↓↓↓
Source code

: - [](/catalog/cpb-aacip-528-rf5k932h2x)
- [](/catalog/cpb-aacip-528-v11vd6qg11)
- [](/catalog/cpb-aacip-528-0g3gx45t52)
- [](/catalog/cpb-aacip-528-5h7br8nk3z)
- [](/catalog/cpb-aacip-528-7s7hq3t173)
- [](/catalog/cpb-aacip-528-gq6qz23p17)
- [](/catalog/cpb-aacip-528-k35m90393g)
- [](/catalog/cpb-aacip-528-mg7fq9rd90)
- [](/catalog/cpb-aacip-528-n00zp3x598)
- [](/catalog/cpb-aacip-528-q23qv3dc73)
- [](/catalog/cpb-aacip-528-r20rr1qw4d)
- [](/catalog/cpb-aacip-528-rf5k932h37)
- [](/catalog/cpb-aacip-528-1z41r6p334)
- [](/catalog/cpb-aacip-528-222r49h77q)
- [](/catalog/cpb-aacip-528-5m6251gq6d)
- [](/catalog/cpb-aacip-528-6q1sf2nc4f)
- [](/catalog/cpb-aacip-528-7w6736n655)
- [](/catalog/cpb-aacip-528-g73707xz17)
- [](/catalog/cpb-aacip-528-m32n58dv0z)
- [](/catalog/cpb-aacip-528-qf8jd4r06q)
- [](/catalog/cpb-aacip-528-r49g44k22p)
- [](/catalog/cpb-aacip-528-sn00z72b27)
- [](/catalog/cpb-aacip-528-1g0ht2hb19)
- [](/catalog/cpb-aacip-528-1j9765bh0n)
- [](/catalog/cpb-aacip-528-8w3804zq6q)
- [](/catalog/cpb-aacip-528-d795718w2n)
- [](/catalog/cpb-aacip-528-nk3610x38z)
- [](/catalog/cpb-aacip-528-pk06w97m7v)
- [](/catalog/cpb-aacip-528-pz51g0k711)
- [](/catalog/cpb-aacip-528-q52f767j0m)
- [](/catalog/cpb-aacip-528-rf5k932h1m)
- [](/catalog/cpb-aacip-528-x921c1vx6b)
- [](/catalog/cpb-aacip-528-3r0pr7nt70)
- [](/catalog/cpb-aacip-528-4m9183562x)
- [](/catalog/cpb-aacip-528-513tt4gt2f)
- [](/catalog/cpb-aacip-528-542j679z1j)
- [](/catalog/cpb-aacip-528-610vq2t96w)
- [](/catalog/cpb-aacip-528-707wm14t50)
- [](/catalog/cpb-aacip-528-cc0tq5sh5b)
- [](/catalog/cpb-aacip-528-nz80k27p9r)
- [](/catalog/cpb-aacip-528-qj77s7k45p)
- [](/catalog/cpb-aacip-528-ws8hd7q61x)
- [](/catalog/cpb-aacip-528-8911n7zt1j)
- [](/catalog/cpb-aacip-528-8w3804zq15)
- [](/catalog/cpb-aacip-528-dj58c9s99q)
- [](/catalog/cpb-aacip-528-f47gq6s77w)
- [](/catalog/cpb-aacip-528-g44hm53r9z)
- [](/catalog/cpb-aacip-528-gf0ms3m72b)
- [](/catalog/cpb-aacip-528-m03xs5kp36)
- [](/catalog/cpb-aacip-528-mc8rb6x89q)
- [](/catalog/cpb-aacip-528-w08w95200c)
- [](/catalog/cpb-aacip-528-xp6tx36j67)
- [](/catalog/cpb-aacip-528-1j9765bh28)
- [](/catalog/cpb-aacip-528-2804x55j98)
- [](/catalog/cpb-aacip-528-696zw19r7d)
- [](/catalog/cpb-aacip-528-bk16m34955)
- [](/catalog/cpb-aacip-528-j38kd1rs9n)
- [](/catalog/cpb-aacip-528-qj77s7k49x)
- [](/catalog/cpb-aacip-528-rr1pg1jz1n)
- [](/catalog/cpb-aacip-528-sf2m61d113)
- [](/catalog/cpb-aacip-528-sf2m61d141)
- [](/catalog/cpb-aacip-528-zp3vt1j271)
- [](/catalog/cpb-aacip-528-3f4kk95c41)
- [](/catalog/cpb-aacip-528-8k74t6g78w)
↑↑↑
#### ABOUT THIS EXERCISE:
The range runs from the line with "- [](/catalog/cpb-aacip-528-pk06w97m7v)" up to and including the line with "- [](/catalog/cpb-aacip-528-8w3804zq15)" in the listing above; please write out exactly those lines and nothing more.

#### RESPONSE:
- [](/catalog/cpb-aacip-528-pk06w97m7v)
- [](/catalog/cpb-aacip-528-pz51g0k711)
- [](/catalog/cpb-aacip-528-q52f767j0m)
- [](/catalog/cpb-aacip-528-rf5k932h1m)
- [](/catalog/cpb-aacip-528-x921c1vx6b)
- [](/catalog/cpb-aacip-528-3r0pr7nt70)
- [](/catalog/cpb-aacip-528-4m9183562x)
- [](/catalog/cpb-aacip-528-513tt4gt2f)
- [](/catalog/cpb-aacip-528-542j679z1j)
- [](/catalog/cpb-aacip-528-610vq2t96w)
- [](/catalog/cpb-aacip-528-707wm14t50)
- [](/catalog/cpb-aacip-528-cc0tq5sh5b)
- [](/catalog/cpb-aacip-528-nz80k27p9r)
- [](/catalog/cpb-aacip-528-qj77s7k45p)
- [](/catalog/cpb-aacip-528-ws8hd7q61x)
- [](/catalog/cpb-aacip-528-8911n7zt1j)
- [](/catalog/cpb-aacip-528-8w3804zq15)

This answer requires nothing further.